*** Block opens ***

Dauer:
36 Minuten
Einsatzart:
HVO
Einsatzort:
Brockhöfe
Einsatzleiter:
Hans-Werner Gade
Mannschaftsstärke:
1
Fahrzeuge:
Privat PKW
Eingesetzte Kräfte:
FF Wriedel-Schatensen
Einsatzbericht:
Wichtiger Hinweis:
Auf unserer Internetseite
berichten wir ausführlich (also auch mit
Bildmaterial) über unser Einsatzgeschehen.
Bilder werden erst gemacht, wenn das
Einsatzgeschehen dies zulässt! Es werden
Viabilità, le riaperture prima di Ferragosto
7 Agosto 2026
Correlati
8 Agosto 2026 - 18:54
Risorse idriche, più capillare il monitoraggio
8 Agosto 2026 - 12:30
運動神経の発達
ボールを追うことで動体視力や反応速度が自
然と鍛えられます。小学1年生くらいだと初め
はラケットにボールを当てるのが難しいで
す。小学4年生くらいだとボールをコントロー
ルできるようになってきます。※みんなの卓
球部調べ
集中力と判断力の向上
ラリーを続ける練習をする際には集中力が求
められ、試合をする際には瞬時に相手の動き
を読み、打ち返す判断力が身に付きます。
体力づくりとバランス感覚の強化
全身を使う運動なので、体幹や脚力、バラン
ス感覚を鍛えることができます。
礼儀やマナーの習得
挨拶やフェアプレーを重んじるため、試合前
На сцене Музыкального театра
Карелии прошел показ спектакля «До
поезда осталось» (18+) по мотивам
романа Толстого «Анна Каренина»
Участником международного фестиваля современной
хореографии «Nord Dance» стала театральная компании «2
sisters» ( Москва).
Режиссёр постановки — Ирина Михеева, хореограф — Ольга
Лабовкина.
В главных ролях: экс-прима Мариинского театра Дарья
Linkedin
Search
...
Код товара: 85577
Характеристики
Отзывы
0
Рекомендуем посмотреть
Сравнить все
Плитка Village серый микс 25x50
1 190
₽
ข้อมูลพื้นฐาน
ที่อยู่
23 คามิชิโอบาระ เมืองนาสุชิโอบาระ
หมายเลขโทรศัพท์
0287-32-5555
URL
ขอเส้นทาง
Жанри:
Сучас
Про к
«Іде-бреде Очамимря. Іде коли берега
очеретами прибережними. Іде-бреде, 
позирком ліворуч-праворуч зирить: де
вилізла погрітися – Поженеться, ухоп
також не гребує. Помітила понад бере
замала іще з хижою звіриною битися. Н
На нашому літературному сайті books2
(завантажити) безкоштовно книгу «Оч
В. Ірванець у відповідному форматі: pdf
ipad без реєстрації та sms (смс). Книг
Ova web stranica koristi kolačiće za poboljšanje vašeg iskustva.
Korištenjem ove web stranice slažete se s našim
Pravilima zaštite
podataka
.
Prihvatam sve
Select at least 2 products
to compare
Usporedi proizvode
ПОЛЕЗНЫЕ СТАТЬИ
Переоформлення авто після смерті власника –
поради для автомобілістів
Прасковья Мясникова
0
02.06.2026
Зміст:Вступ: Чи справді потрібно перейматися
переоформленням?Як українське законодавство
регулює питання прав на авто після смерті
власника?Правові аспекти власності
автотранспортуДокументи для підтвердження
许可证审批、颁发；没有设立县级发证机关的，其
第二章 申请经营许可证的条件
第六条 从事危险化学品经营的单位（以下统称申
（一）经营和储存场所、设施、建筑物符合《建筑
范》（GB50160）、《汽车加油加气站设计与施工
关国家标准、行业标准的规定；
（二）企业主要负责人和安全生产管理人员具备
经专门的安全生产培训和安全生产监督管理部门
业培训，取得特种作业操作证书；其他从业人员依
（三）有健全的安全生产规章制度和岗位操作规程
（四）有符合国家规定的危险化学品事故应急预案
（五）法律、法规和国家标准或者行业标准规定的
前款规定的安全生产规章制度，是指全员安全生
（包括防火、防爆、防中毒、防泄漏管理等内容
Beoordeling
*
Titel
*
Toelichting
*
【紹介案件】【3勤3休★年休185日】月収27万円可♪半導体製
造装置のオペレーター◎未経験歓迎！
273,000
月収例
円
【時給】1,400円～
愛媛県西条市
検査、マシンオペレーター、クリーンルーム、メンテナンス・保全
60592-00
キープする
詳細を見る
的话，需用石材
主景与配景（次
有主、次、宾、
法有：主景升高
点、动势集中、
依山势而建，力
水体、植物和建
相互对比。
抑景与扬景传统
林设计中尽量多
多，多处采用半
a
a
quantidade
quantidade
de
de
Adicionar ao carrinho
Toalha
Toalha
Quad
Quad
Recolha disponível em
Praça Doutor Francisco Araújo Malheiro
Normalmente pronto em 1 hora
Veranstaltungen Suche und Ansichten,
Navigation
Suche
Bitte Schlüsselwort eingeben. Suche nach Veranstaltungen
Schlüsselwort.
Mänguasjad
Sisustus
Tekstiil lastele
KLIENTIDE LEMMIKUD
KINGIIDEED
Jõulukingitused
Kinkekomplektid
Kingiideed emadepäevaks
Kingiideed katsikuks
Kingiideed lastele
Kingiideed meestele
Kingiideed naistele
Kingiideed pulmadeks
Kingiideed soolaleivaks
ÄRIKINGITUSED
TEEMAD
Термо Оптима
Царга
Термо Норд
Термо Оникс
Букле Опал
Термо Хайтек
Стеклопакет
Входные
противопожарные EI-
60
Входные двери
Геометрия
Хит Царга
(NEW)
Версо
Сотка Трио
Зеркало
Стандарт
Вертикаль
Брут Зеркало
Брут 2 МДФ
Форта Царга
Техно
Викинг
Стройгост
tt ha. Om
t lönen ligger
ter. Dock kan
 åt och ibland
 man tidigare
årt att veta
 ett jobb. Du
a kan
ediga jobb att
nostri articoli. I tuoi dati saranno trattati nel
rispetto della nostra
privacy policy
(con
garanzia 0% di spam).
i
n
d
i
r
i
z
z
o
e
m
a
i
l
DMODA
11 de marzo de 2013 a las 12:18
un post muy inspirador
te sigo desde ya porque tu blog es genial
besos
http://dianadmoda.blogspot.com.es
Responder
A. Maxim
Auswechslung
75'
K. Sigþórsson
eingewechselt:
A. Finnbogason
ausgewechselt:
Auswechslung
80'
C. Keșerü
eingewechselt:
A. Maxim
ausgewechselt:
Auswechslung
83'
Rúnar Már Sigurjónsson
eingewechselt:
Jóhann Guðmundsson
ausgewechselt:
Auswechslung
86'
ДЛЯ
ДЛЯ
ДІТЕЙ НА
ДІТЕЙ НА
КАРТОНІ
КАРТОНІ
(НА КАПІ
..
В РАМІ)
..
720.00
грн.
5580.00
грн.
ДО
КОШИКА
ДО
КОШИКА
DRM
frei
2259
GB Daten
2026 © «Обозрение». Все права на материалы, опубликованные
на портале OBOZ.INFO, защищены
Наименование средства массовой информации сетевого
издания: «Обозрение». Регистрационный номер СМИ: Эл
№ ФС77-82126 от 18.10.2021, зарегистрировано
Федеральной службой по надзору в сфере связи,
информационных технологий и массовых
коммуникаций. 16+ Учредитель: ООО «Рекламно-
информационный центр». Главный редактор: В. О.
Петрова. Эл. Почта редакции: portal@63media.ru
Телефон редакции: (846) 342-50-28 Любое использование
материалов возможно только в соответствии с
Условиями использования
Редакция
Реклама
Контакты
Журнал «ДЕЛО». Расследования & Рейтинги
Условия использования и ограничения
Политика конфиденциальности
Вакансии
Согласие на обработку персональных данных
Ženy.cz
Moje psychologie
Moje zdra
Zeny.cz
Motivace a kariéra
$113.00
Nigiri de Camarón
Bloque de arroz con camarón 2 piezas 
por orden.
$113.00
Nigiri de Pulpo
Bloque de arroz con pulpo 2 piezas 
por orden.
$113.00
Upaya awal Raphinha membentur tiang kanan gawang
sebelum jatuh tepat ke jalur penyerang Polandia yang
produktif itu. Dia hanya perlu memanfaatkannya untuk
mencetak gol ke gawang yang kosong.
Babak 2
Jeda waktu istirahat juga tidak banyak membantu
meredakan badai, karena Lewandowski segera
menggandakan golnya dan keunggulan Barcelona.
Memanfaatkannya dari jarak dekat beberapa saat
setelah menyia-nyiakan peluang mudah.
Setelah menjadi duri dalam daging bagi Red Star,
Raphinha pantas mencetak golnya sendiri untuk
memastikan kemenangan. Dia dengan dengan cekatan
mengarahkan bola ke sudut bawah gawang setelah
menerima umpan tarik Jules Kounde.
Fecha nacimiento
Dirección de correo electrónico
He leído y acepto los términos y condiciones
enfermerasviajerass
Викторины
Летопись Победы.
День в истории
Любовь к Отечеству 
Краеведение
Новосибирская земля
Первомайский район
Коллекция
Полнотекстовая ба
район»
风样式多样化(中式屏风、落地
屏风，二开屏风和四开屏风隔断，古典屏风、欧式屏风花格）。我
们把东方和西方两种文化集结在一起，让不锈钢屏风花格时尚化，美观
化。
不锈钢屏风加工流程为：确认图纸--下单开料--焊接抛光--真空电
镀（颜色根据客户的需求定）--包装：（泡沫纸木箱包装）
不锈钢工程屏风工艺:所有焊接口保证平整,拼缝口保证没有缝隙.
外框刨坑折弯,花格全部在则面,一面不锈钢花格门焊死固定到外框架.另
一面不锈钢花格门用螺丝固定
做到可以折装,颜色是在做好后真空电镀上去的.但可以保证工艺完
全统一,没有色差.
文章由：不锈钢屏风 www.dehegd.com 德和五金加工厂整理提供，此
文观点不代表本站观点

*** Block closes ***

● Problem description: Each line above with the string "Suche" in it should be located and copied.

● Your response:
Veranstaltungen Suche und Ansichten,
Suche
Bitte Schlüsselwort eingeben. Suche nach Veranstaltungen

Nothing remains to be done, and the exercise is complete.